16 febrero 2011

Una vida imaginada

El otro día fui a ver a mi abuelo al hospital. Bueno, eso ocurre muy a menudo debido a su insuficiencia respiratoria. Afortunadamente ya está en casa de nuevo. El caso es que cada vez que le ingresan unos días y subo a verlo conozco a un nuevo compañero de habitación. Gente mayor, como él. Con unos apenas intercambio dos palabras, otros se muestran abiertos y joviales, unos acompañados en todo momento por familiares y otros, como era el caso de éste último, solos.
 Al parecer estaba allí aquejado de alguna dolencia que desconozco enviado por la residencia de mayores en la que estaba, aunque luego mi madre me dijo que tenía una hermana que iba a visitarle todos los días.

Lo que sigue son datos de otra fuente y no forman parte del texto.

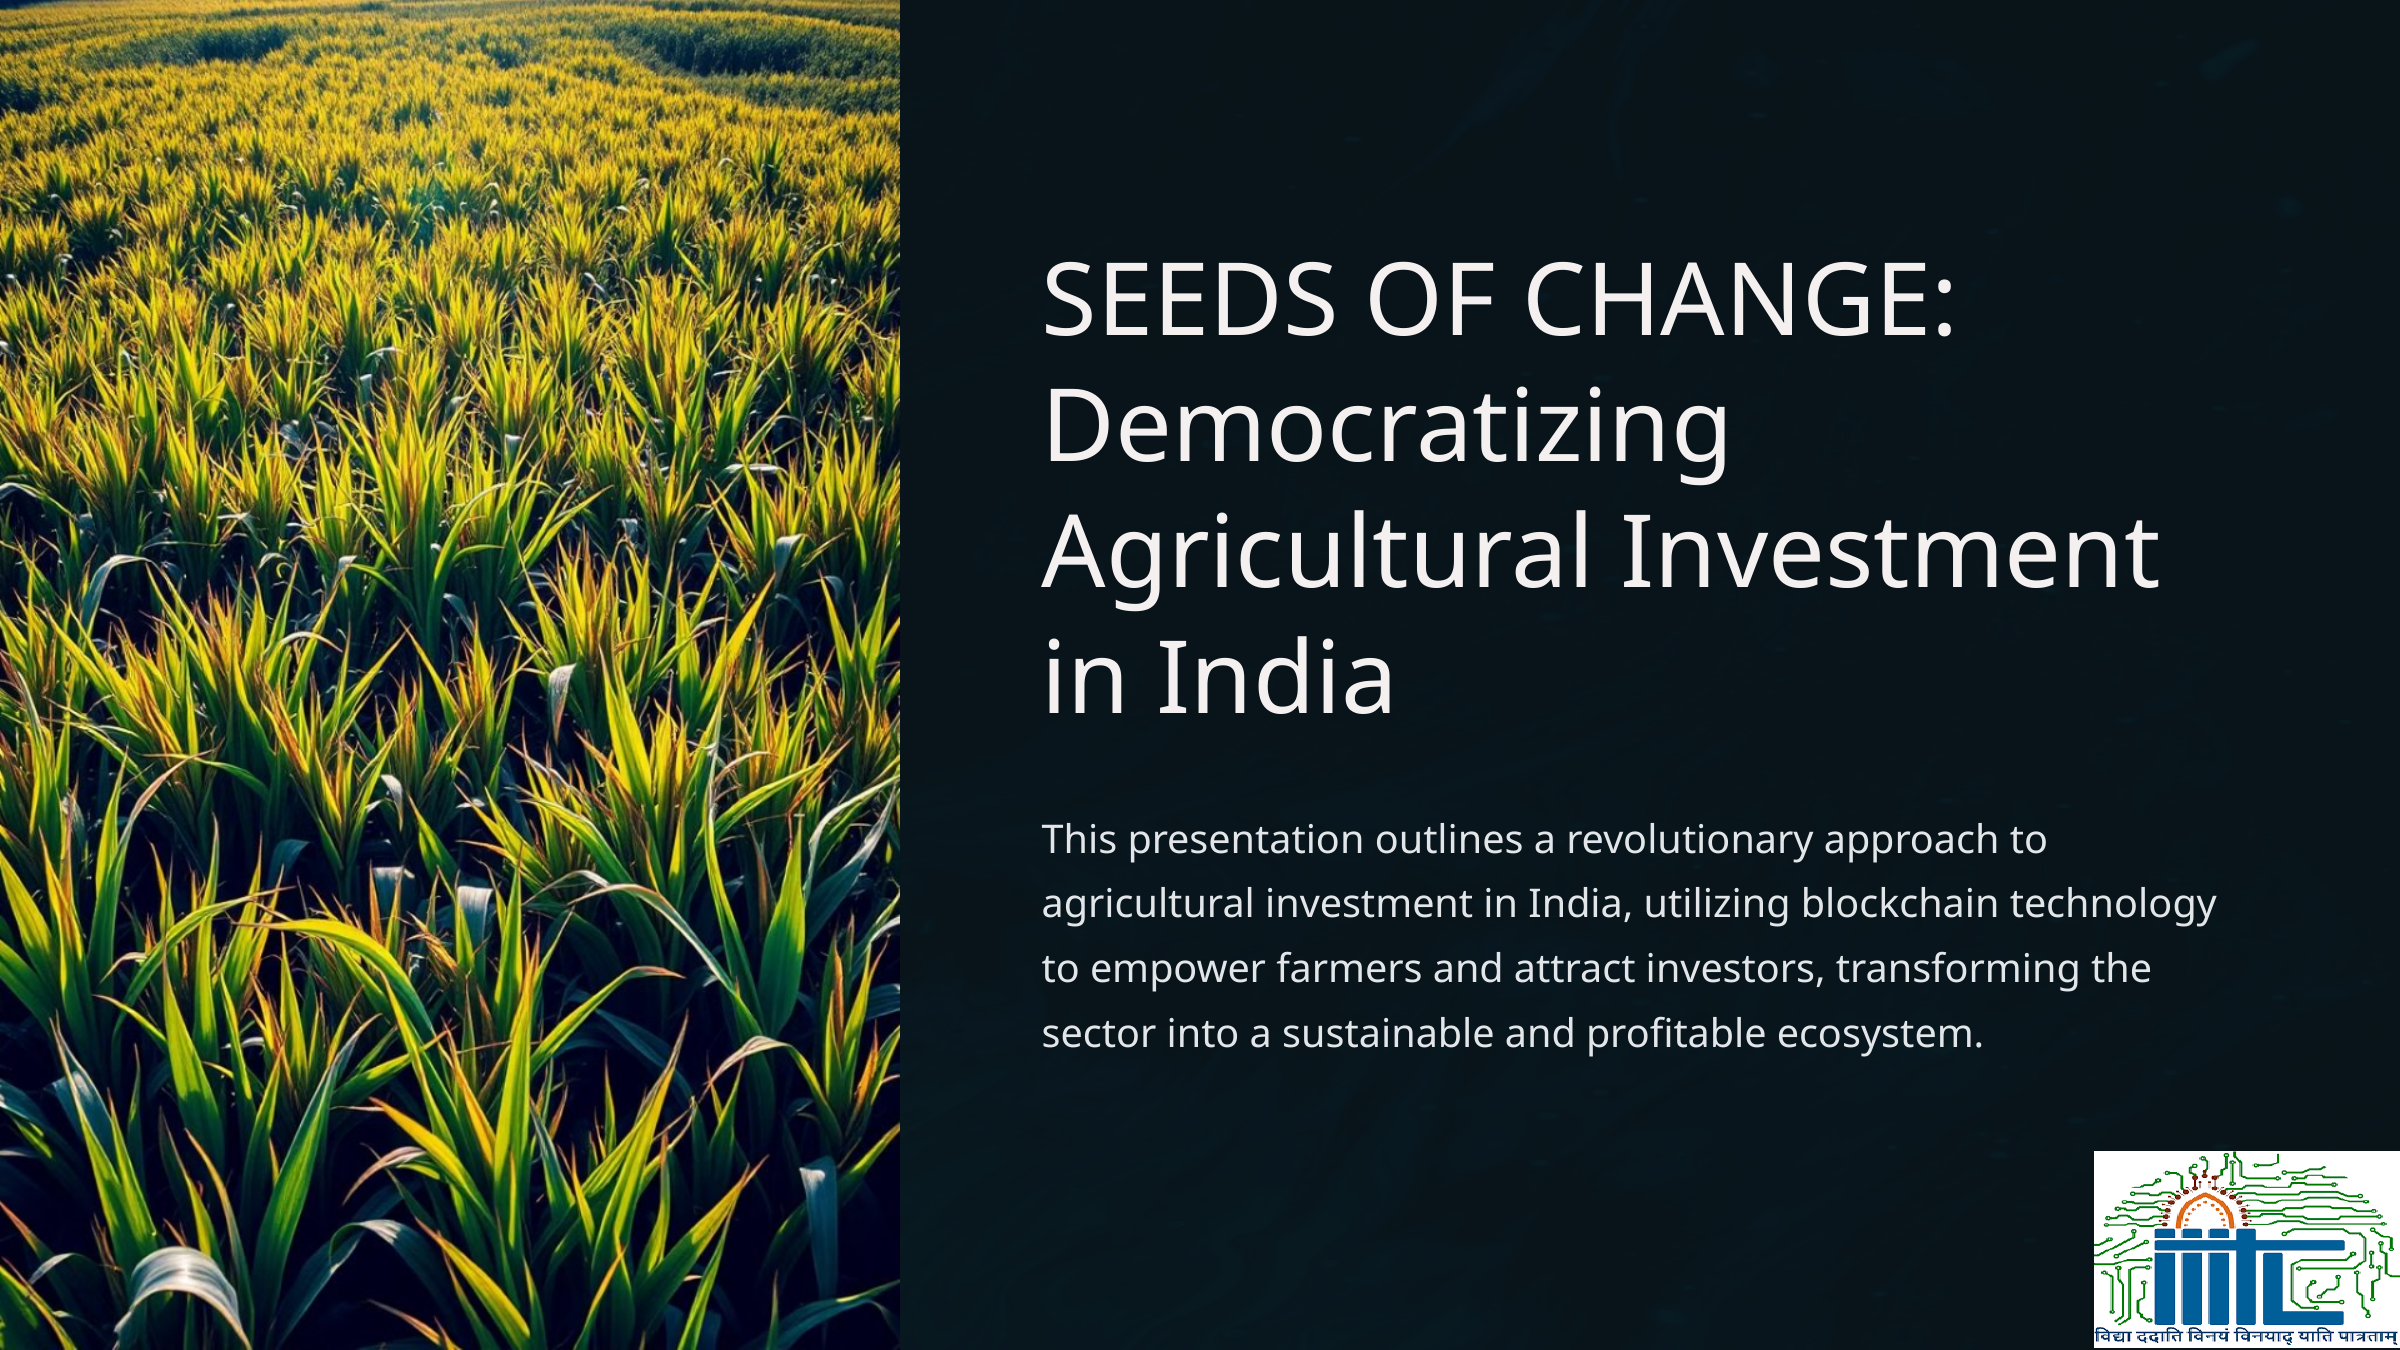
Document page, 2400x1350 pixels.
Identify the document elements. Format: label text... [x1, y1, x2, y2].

Mientras permanecía abstraído por la televisión me limité a observarlo a hurtadillas. Tenía los ojos y los pómulos hundidos, el pelo canoso y la piel muy pálida. Todo su cuerpo parecía haber abandonado la vitalidad que un día tuvo. Levantaba sus manos nudosas y temblorosas lentamente cuando quería pedirle algo al enfermero que le daba de cenar (con muy poca paciencia por cierto) y emitía un sonido quejumbroso cada vez que exhalaba el aire por la boca, lo que le hacía parecer aún más moribundo. Todo en él denotaba fragilidad, y eso da mucho que pensar. Inevitablemente todos nosotros bajamos por el mismo río que algún día llegará al mar y él parecía estar ya en el delta.

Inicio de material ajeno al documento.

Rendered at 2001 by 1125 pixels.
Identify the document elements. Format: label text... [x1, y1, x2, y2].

Pero cuál fue mi sorpresa cuando en su antebrazo vi dibujado uno de esos tatuajes antiguos de líneas desdibujadas y gruesas. La verdad es que me hizo sonreír. Inmediatamente mi imaginación se puso a trabajar en dotarle de una vida a ese hombre que para mí era un desconocido y del que no conocía nada de su pasado. El tatuaje era una cara, aunque desde donde yo estaba parecía una calavera, pero no podría decirlo con exactitud.

Quizá hubiera sido marinero, o habría estado en la cárcel, o simplemente sería un chico malo de la época. Hoy en día cualquiera tiene tatuajes. Tatuajes que para la mayoría de la gente es cuestión de estética más que de una fuerte convicción o creencia personal. Pero en aquella época los tatuajes tenían su propio lenguaje y no se hacían así como así, ni se les hacía cualquiera, tenía que haber una buena razón para ello.

Después de ver aquello mi visión sobre aquel hombre cambió y ya no le vi más como alguien débil y cansado sino como una persona con una rica vida por detrás que nunca conoceré.